Reproduce all of the entries character for character, while leaving out any pictures they contain.

[Records from a dataset]
—————

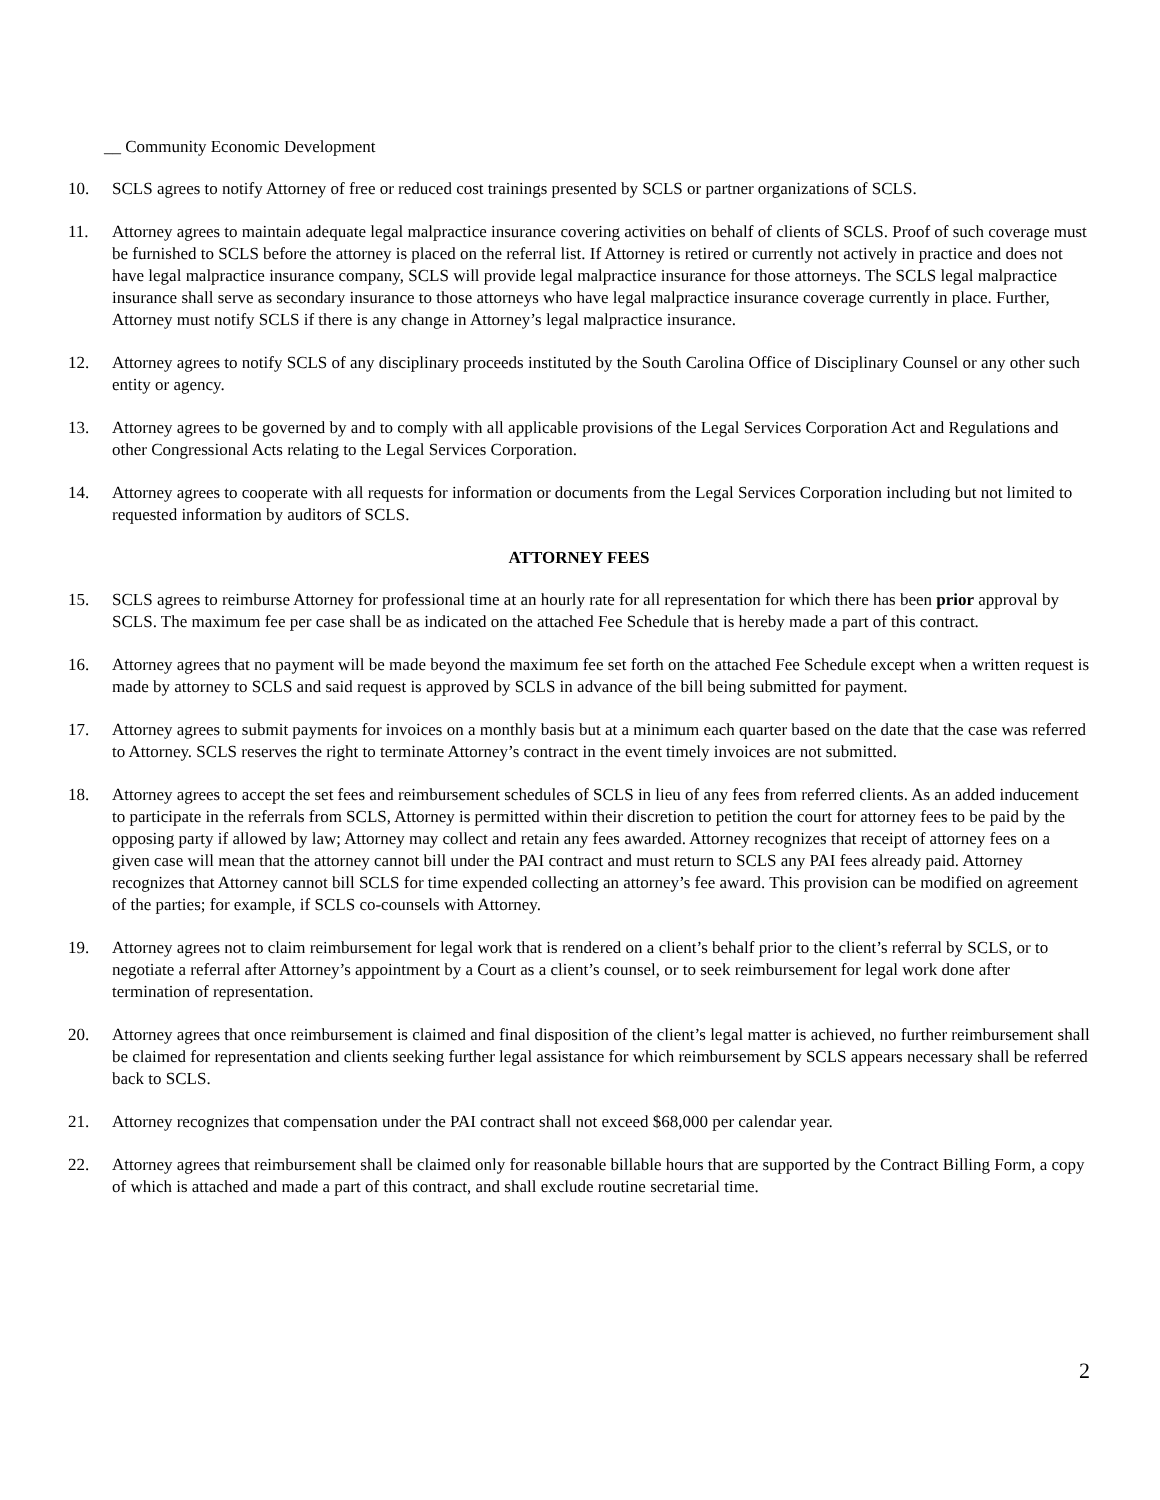__ Community Economic Development
10. SCLS agrees to notify Attorney of free or reduced cost trainings presented by SCLS or partner organizations of SCLS.
11. Attorney agrees to maintain adequate legal malpractice insurance covering activities on behalf of clients of SCLS. Proof of such coverage must be furnished to SCLS before the attorney is placed on the referral list. If Attorney is retired or currently not actively in practice and does not have legal malpractice insurance company, SCLS will provide legal malpractice insurance for those attorneys. The SCLS legal malpractice insurance shall serve as secondary insurance to those attorneys who have legal malpractice insurance coverage currently in place. Further, Attorney must notify SCLS if there is any change in Attorney’s legal malpractice insurance.
12. Attorney agrees to notify SCLS of any disciplinary proceeds instituted by the South Carolina Office of Disciplinary Counsel or any other such entity or agency.
13. Attorney agrees to be governed by and to comply with all applicable provisions of the Legal Services Corporation Act and Regulations and other Congressional Acts relating to the Legal Services Corporation.
14. Attorney agrees to cooperate with all requests for information or documents from the Legal Services Corporation including but not limited to requested information by auditors of SCLS.
ATTORNEY FEES
15. SCLS agrees to reimburse Attorney for professional time at an hourly rate for all representation for which there has been prior approval by SCLS. The maximum fee per case shall be as indicated on the attached Fee Schedule that is hereby made a part of this contract.
16. Attorney agrees that no payment will be made beyond the maximum fee set forth on the attached Fee Schedule except when a written request is made by attorney to SCLS and said request is approved by SCLS in advance of the bill being submitted for payment.
17. Attorney agrees to submit payments for invoices on a monthly basis but at a minimum each quarter based on the date that the case was referred to Attorney. SCLS reserves the right to terminate Attorney’s contract in the event timely invoices are not submitted.
18. Attorney agrees to accept the set fees and reimbursement schedules of SCLS in lieu of any fees from referred clients. As an added inducement to participate in the referrals from SCLS, Attorney is permitted within their discretion to petition the court for attorney fees to be paid by the opposing party if allowed by law; Attorney may collect and retain any fees awarded. Attorney recognizes that receipt of attorney fees on a given case will mean that the attorney cannot bill under the PAI contract and must return to SCLS any PAI fees already paid. Attorney recognizes that Attorney cannot bill SCLS for time expended collecting an attorney’s fee award. This provision can be modified on agreement of the parties; for example, if SCLS co-counsels with Attorney.
19. Attorney agrees not to claim reimbursement for legal work that is rendered on a client’s behalf prior to the client’s referral by SCLS, or to negotiate a referral after Attorney’s appointment by a Court as a client’s counsel, or to seek reimbursement for legal work done after termination of representation.
20. Attorney agrees that once reimbursement is claimed and final disposition of the client’s legal matter is achieved, no further reimbursement shall be claimed for representation and clients seeking further legal assistance for which reimbursement by SCLS appears necessary shall be referred back to SCLS.
21. Attorney recognizes that compensation under the PAI contract shall not exceed $68,000 per calendar year.
22. Attorney agrees that reimbursement shall be claimed only for reasonable billable hours that are supported by the Contract Billing Form, a copy of which is attached and made a part of this contract, and shall exclude routine secretarial time.
2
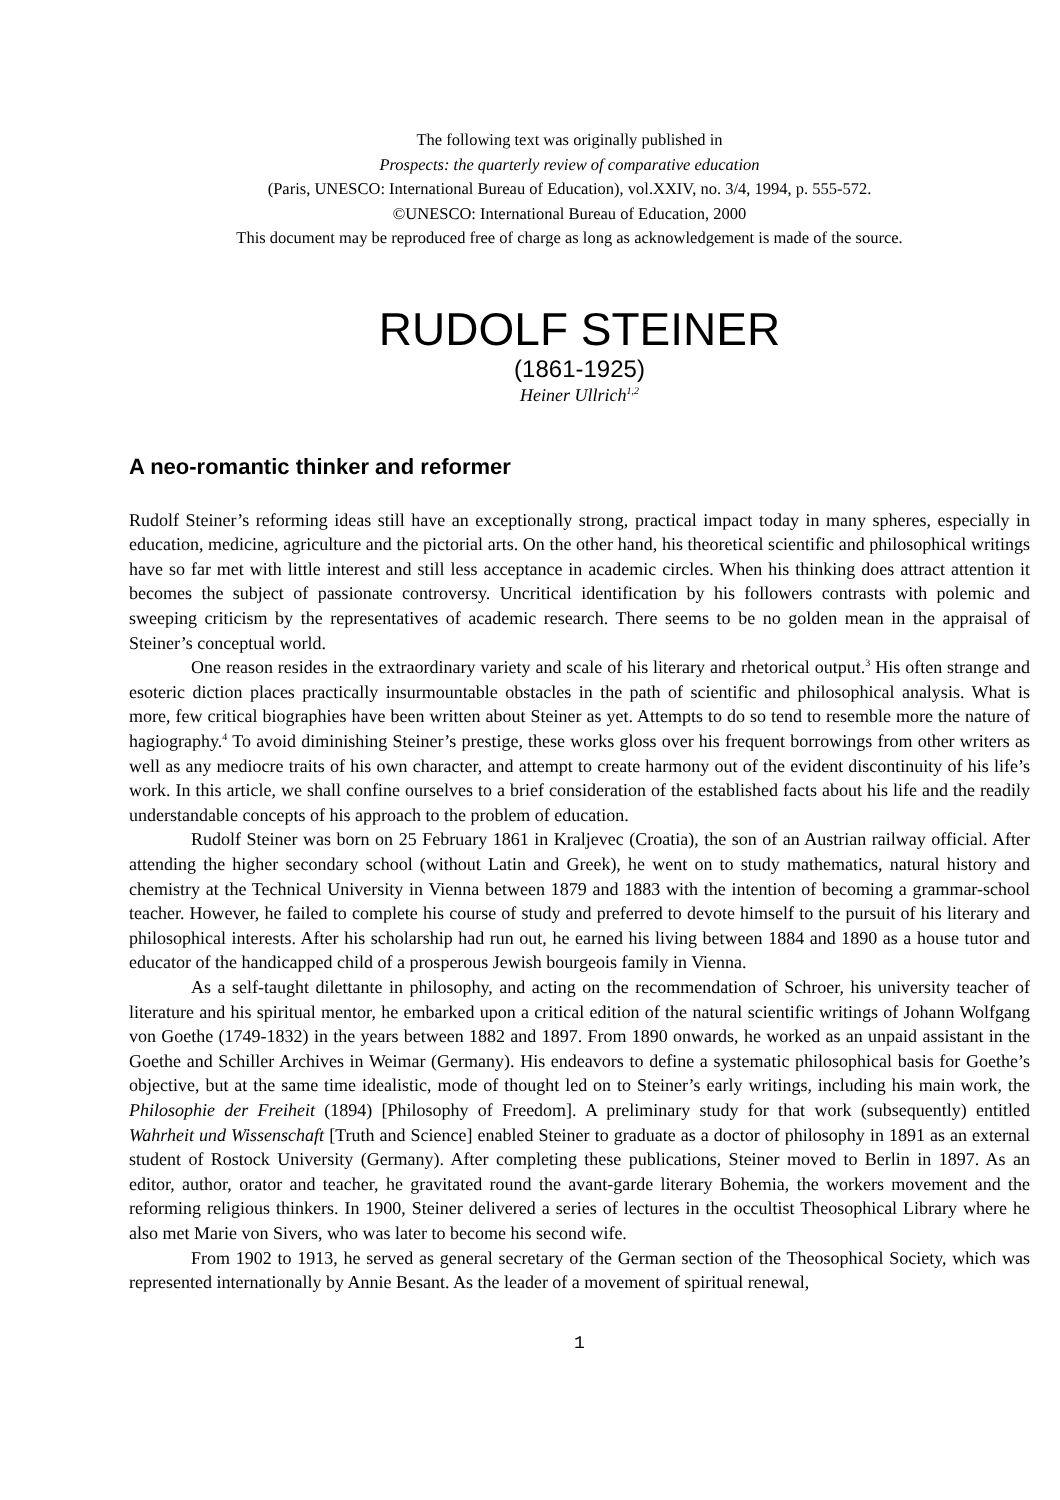The following text was originally published in
Prospects: the quarterly review of comparative education
(Paris, UNESCO: International Bureau of Education), vol.XXIV, no. 3/4, 1994, p. 555-572.
©UNESCO: International Bureau of Education, 2000
This document may be reproduced free of charge as long as acknowledgement is made of the source.
RUDOLF STEINER
(1861-1925)
Heiner Ullrich<sup>1,2</sup>
A neo-romantic thinker and reformer
Rudolf Steiner’s reforming ideas still have an exceptionally strong, practical impact today in many spheres, especially in education, medicine, agriculture and the pictorial arts. On the other hand, his theoretical scientific and philosophical writings have so far met with little interest and still less acceptance in academic circles. When his thinking does attract attention it becomes the subject of passionate controversy. Uncritical identification by his followers contrasts with polemic and sweeping criticism by the representatives of academic research. There seems to be no golden mean in the appraisal of Steiner’s conceptual world.
One reason resides in the extraordinary variety and scale of his literary and rhetorical output.<sup>3</sup> His often strange and esoteric diction places practically insurmountable obstacles in the path of scientific and philosophical analysis. What is more, few critical biographies have been written about Steiner as yet. Attempts to do so tend to resemble more the nature of hagiography.<sup>4</sup> To avoid diminishing Steiner’s prestige, these works gloss over his frequent borrowings from other writers as well as any mediocre traits of his own character, and attempt to create harmony out of the evident discontinuity of his life’s work. In this article, we shall confine ourselves to a brief consideration of the established facts about his life and the readily understandable concepts of his approach to the problem of education.
Rudolf Steiner was born on 25 February 1861 in Kraljevec (Croatia), the son of an Austrian railway official. After attending the higher secondary school (without Latin and Greek), he went on to study mathematics, natural history and chemistry at the Technical University in Vienna between 1879 and 1883 with the intention of becoming a grammar-school teacher. However, he failed to complete his course of study and preferred to devote himself to the pursuit of his literary and philosophical interests. After his scholarship had run out, he earned his living between 1884 and 1890 as a house tutor and educator of the handicapped child of a prosperous Jewish bourgeois family in Vienna.
As a self-taught dilettante in philosophy, and acting on the recommendation of Schroer, his university teacher of literature and his spiritual mentor, he embarked upon a critical edition of the natural scientific writings of Johann Wolfgang von Goethe (1749-1832) in the years between 1882 and 1897. From 1890 onwards, he worked as an unpaid assistant in the Goethe and Schiller Archives in Weimar (Germany). His endeavors to define a systematic philosophical basis for Goethe’s objective, but at the same time idealistic, mode of thought led on to Steiner’s early writings, including his main work, the Philosophie der Freiheit (1894) [Philosophy of Freedom]. A preliminary study for that work (subsequently) entitled Wahrheit und Wissenschaft [Truth and Science] enabled Steiner to graduate as a doctor of philosophy in 1891 as an external student of Rostock University (Germany). After completing these publications, Steiner moved to Berlin in 1897. As an editor, author, orator and teacher, he gravitated round the avant-garde literary Bohemia, the workers movement and the reforming religious thinkers. In 1900, Steiner delivered a series of lectures in the occultist Theosophical Library where he also met Marie von Sivers, who was later to become his second wife.
From 1902 to 1913, he served as general secretary of the German section of the Theosophical Society, which was represented internationally by Annie Besant. As the leader of a movement of spiritual renewal,
1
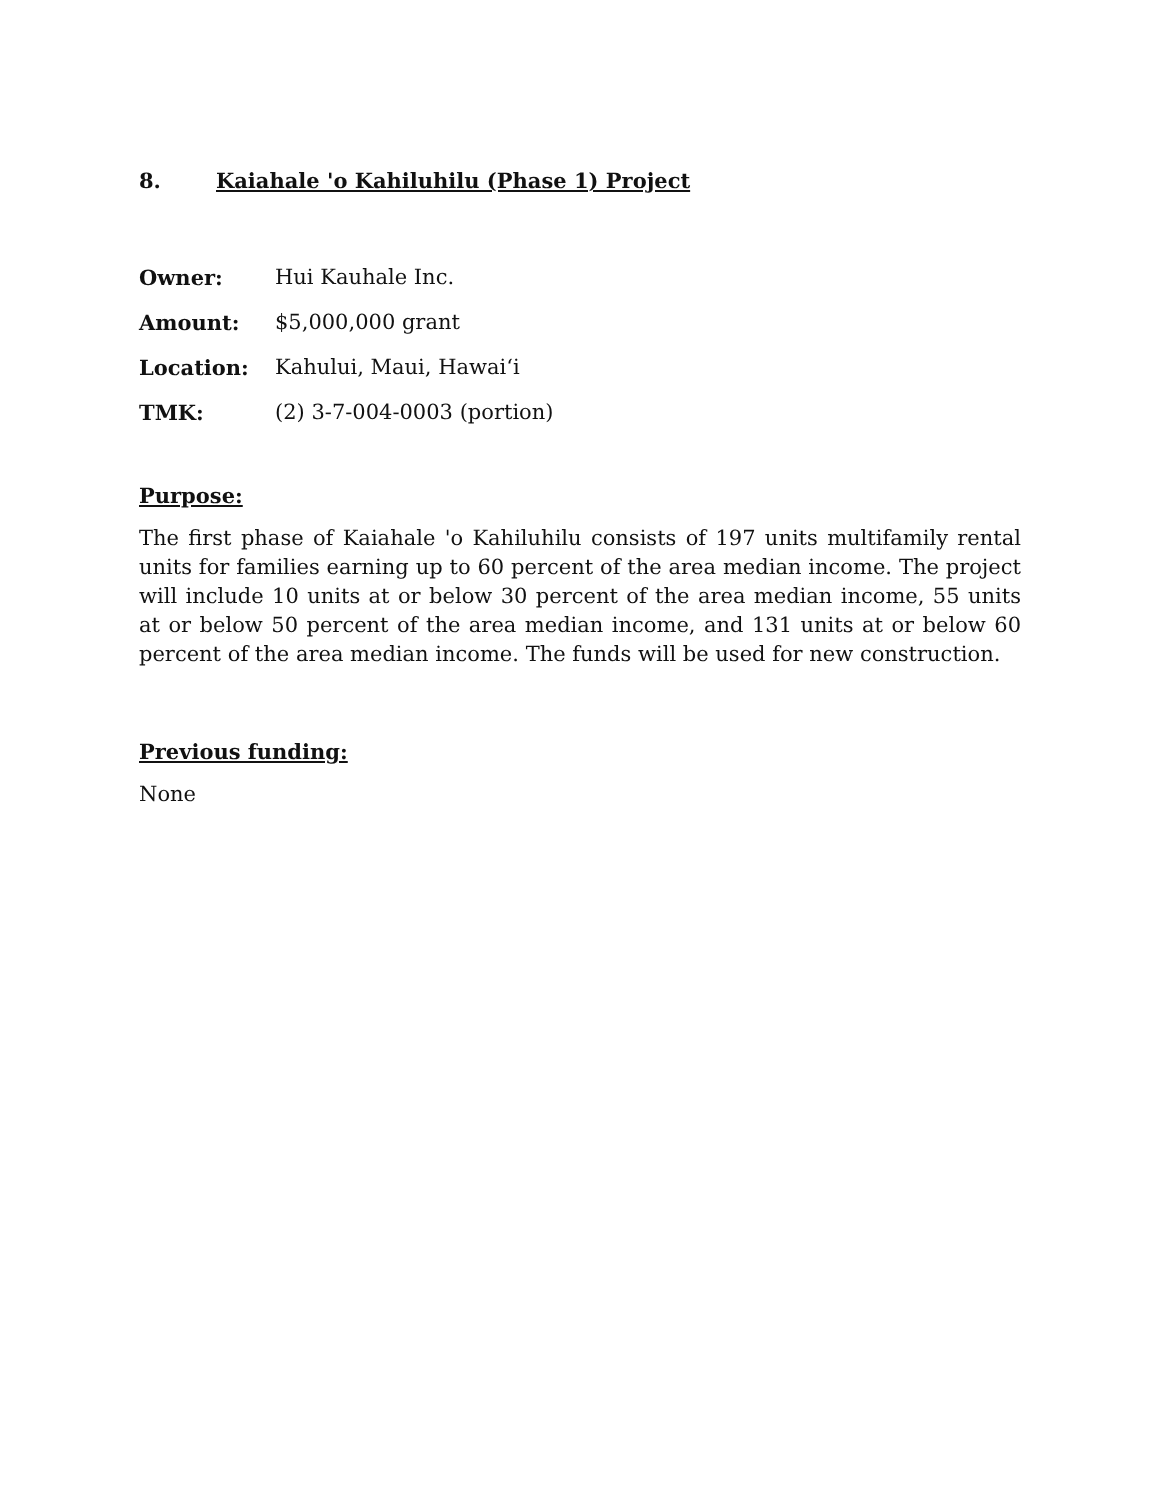8. Kaiahale 'o Kahiluhilu (Phase 1) Project
Owner: Hui Kauhale Inc.
Amount: $5,000,000 grant
Location: Kahului, Maui, Hawai‘i
TMK: (2) 3-7-004-0003 (portion)
Purpose:
The first phase of Kaiahale 'o Kahiluhilu consists of 197 units multifamily rental units for families earning up to 60 percent of the area median income. The project will include 10 units at or below 30 percent of the area median income, 55 units at or below 50 percent of the area median income, and 131 units at or below 60 percent of the area median income. The funds will be used for new construction.
Previous funding:
None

—————

• _Reply to the task_:
__ Community Economic Development
10. SCLS agrees to notify Attorney of free or reduced cost trainings presented by SCLS or partner organizations of SCLS.
11. Attorney agrees to maintain adequate legal malpractice insurance covering activities on behalf of clients of SCLS. Proof of such coverage must be furnished to SCLS before the attorney is placed on the referral list. If Attorney is retired or currently not actively in practice and does not have legal malpractice insurance company, SCLS will provide legal malpractice insurance for those attorneys. The SCLS legal malpractice insurance shall serve as secondary insurance to those attorneys who have legal malpractice insurance coverage currently in place. Further, Attorney must notify SCLS if there is any change in Attorney’s legal malpractice insurance.
12. Attorney agrees to notify SCLS of any disciplinary proceeds instituted by the South Carolina Office of Disciplinary Counsel or any other such entity or agency.
13. Attorney agrees to be governed by and to comply with all applicable provisions of the Legal Services Corporation Act and Regulations and other Congressional Acts relating to the Legal Services Corporation.
14. Attorney agrees to cooperate with all requests for information or documents from the Legal Services Corporation including but not limited to requested information by auditors of SCLS.
ATTORNEY FEES
15. SCLS agrees to reimburse Attorney for professional time at an hourly rate for all representation for which there has been prior approval by SCLS. The maximum fee per case shall be as indicated on the attached Fee Schedule that is hereby made a part of this contract.
16. Attorney agrees that no payment will be made beyond the maximum fee set forth on the attached Fee Schedule except when a written request is made by attorney to SCLS and said request is approved by SCLS in advance of the bill being submitted for payment.
17. Attorney agrees to submit payments for invoices on a monthly basis but at a minimum each quarter based on the date that the case was referred to Attorney. SCLS reserves the right to terminate Attorney’s contract in the event timely invoices are not submitted.
18. Attorney agrees to accept the set fees and reimbursement schedules of SCLS in lieu of any fees from referred clients. As an added inducement to participate in the referrals from SCLS, Attorney is permitted within their discretion to petition the court for attorney fees to be paid by the opposing party if allowed by law; Attorney may collect and retain any fees awarded. Attorney recognizes that receipt of attorney fees on a given case will mean that the attorney cannot bill under the PAI contract and must return to SCLS any PAI fees already paid. Attorney recognizes that Attorney cannot bill SCLS for time expended collecting an attorney’s fee award. This provision can be modified on agreement of the parties; for example, if SCLS co-counsels with Attorney.
19. Attorney agrees not to claim reimbursement for legal work that is rendered on a client’s behalf prior to the client’s referral by SCLS, or to negotiate a referral after Attorney’s appointment by a Court as a client’s counsel, or to seek reimbursement for legal work done after termination of representation.
20. Attorney agrees that once reimbursement is claimed and final disposition of the client’s legal matter is achieved, no further reimbursement shall be claimed for representation and clients seeking further legal assistance for which reimbursement by SCLS appears necessary shall be referred back to SCLS.
21. Attorney recognizes that compensation under the PAI contract shall not exceed $68,000 per calendar year.
22. Attorney agrees that reimbursement shall be claimed only for reasonable billable hours that are supported by the Contract Billing Form, a copy of which is attached and made a part of this contract, and shall exclude routine secretarial time.
2
The following text was originally published in
Prospects: the quarterly review of comparative education
(Paris, UNESCO: International Bureau of Education), vol.XXIV, no. 3/4, 1994, p. 555-572.
©UNESCO: International Bureau of Education, 2000
This document may be reproduced free of charge as long as acknowledgement is made of the source.
RUDOLF STEINER
(1861-1925)
Heiner Ullrich<sup>1,2</sup>
A neo-romantic thinker and reformer
Rudolf Steiner’s reforming ideas still have an exceptionally strong, practical impact today in many spheres, especially in education, medicine, agriculture and the pictorial arts. On the other hand, his theoretical scientific and philosophical writings have so far met with little interest and still less acceptance in academic circles. When his thinking does attract attention it becomes the subject of passionate controversy. Uncritical identification by his followers contrasts with polemic and sweeping criticism by the representatives of academic research. There seems to be no golden mean in the appraisal of Steiner’s conceptual world.
One reason resides in the extraordinary variety and scale of his literary and rhetorical output.<sup>3</sup> His often strange and esoteric diction places practically insurmountable obstacles in the path of scientific and philosophical analysis. What is more, few critical biographies have been written about Steiner as yet. Attempts to do so tend to resemble more the nature of hagiography.<sup>4</sup> To avoid diminishing Steiner’s prestige, these works gloss over his frequent borrowings from other writers as well as any mediocre traits of his own character, and attempt to create harmony out of the evident discontinuity of his life’s work. In this article, we shall confine ourselves to a brief consideration of the established facts about his life and the readily understandable concepts of his approach to the problem of education.
Rudolf Steiner was born on 25 February 1861 in Kraljevec (Croatia), the son of an Austrian railway official. After attending the higher secondary school (without Latin and Greek), he went on to study mathematics, natural history and chemistry at the Technical University in Vienna between 1879 and 1883 with the intention of becoming a grammar-school teacher. However, he failed to complete his course of study and preferred to devote himself to the pursuit of his literary and philosophical interests. After his scholarship had run out, he earned his living between 1884 and 1890 as a house tutor and educator of the handicapped child of a prosperous Jewish bourgeois family in Vienna.
As a self-taught dilettante in philosophy, and acting on the recommendation of Schroer, his university teacher of literature and his spiritual mentor, he embarked upon a critical edition of the natural scientific writings of Johann Wolfgang von Goethe (1749-1832) in the years between 1882 and 1897. From 1890 onwards, he worked as an unpaid assistant in the Goethe and Schiller Archives in Weimar (Germany). His endeavors to define a systematic philosophical basis for Goethe’s objective, but at the same time idealistic, mode of thought led on to Steiner’s early writings, including his main work, the Philosophie der Freiheit (1894) [Philosophy of Freedom]. A preliminary study for that work (subsequently) entitled Wahrheit und Wissenschaft [Truth and Science] enabled Steiner to graduate as a doctor of philosophy in 1891 as an external student of Rostock University (Germany). After completing these publications, Steiner moved to Berlin in 1897. As an editor, author, orator and teacher, he gravitated round the avant-garde literary Bohemia, the workers movement and the reforming religious thinkers. In 1900, Steiner delivered a series of lectures in the occultist Theosophical Library where he also met Marie von Sivers, who was later to become his second wife.
From 1902 to 1913, he served as general secretary of the German section of the Theosophical Society, which was represented internationally by Annie Besant. As the leader of a movement of spiritual renewal,
1
8. Kaiahale 'o Kahiluhilu (Phase 1) Project
Owner: Hui Kauhale Inc.
Amount: $5,000,000 grant
Location: Kahului, Maui, Hawai‘i
TMK: (2) 3-7-004-0003 (portion)
Purpose:
The first phase of Kaiahale 'o Kahiluhilu consists of 197 units multifamily rental units for families earning up to 60 percent of the area median income. The project will include 10 units at or below 30 percent of the area median income, 55 units at or below 50 percent of the area median income, and 131 units at or below 60 percent of the area median income. The funds will be used for new construction.
Previous funding:
None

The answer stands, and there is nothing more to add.